# Work order
Range to output from the entries below: the line containing "(544, 206) none" through the line containing "[394,254,465,271] language) ->". Set it down exactly, ends included, nothing else.

# Information supplied

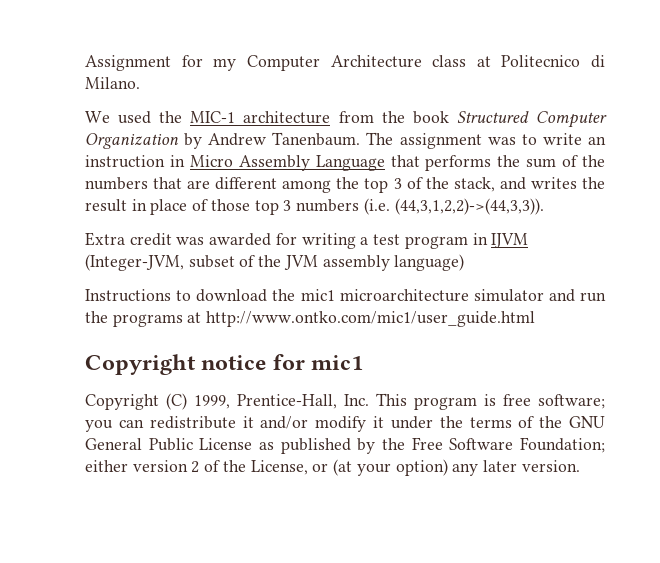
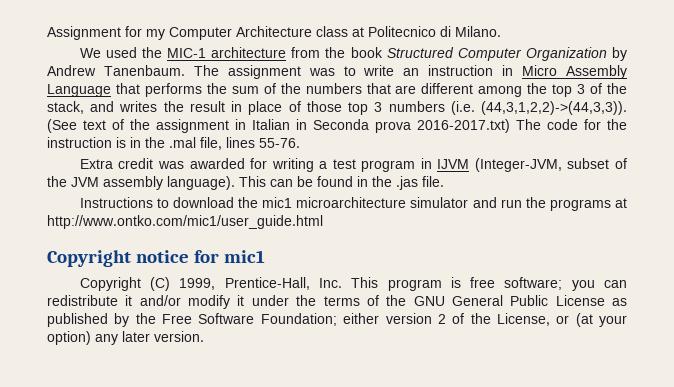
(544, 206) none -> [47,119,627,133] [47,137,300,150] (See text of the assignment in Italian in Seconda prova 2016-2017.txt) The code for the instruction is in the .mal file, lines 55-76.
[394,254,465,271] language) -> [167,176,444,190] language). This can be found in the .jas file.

* * *

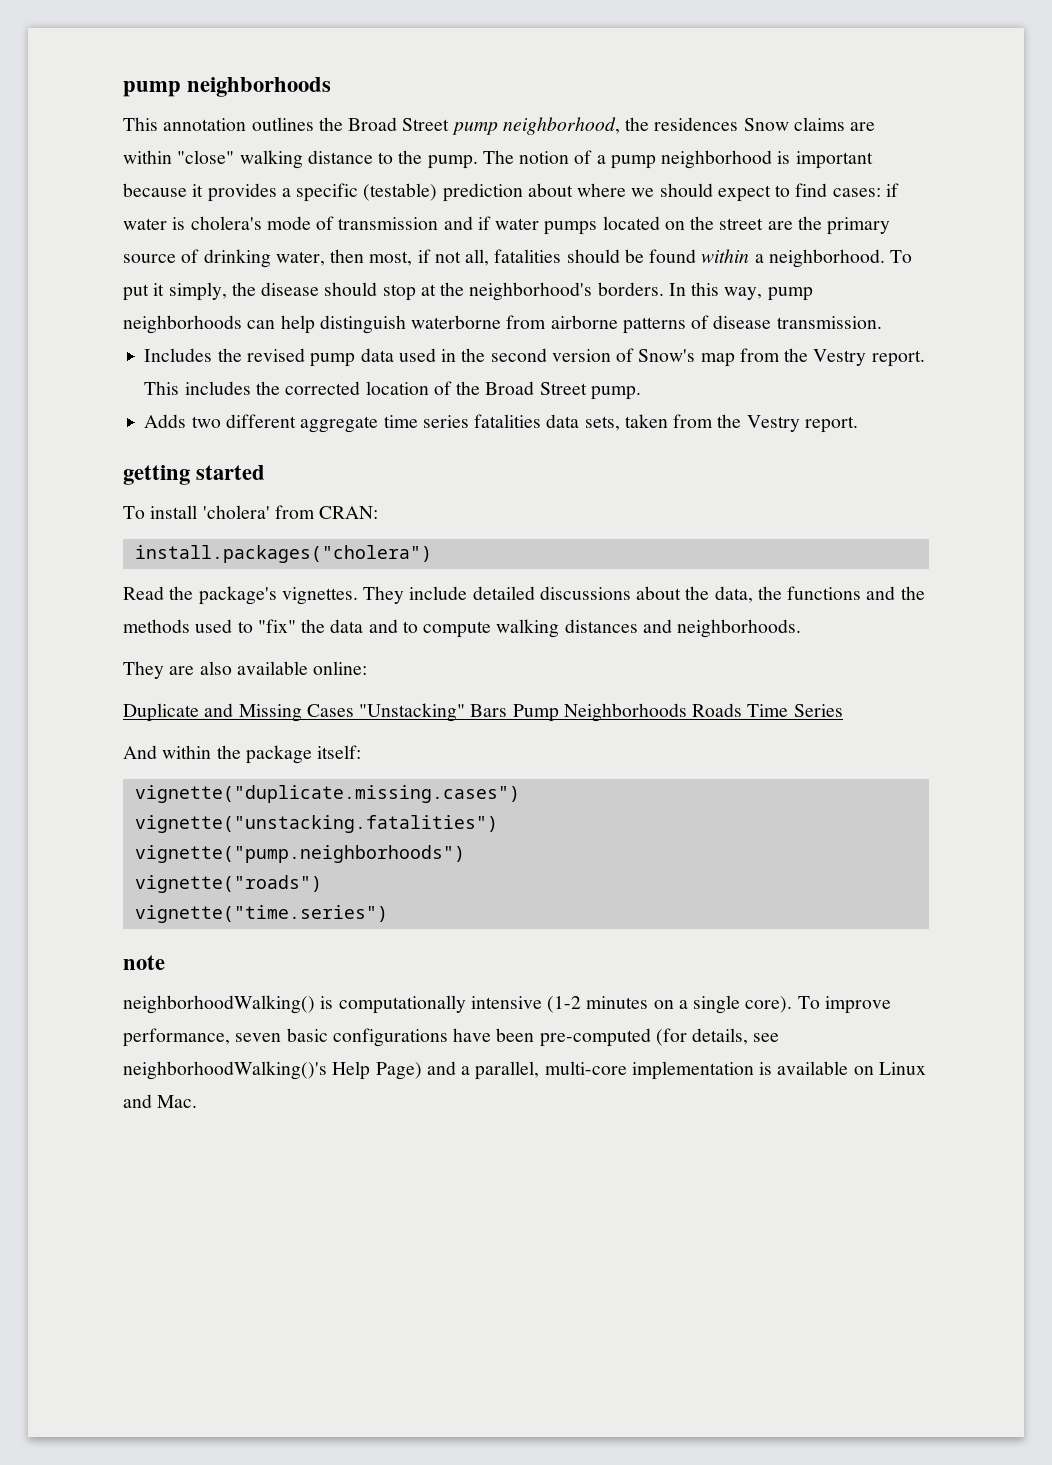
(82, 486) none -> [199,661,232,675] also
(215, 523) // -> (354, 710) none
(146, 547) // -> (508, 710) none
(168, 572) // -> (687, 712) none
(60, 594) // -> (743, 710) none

# Your response
(544, 206) none -> [47,119,627,133] [47,137,300,150] (See text of the assignment in Italian in Seconda prova 2016-2017.txt) The code for the instruction is in the .mal file, lines 55-76.
[394,254,465,271] language) -> [167,176,444,190] language). This can be found in the .jas file.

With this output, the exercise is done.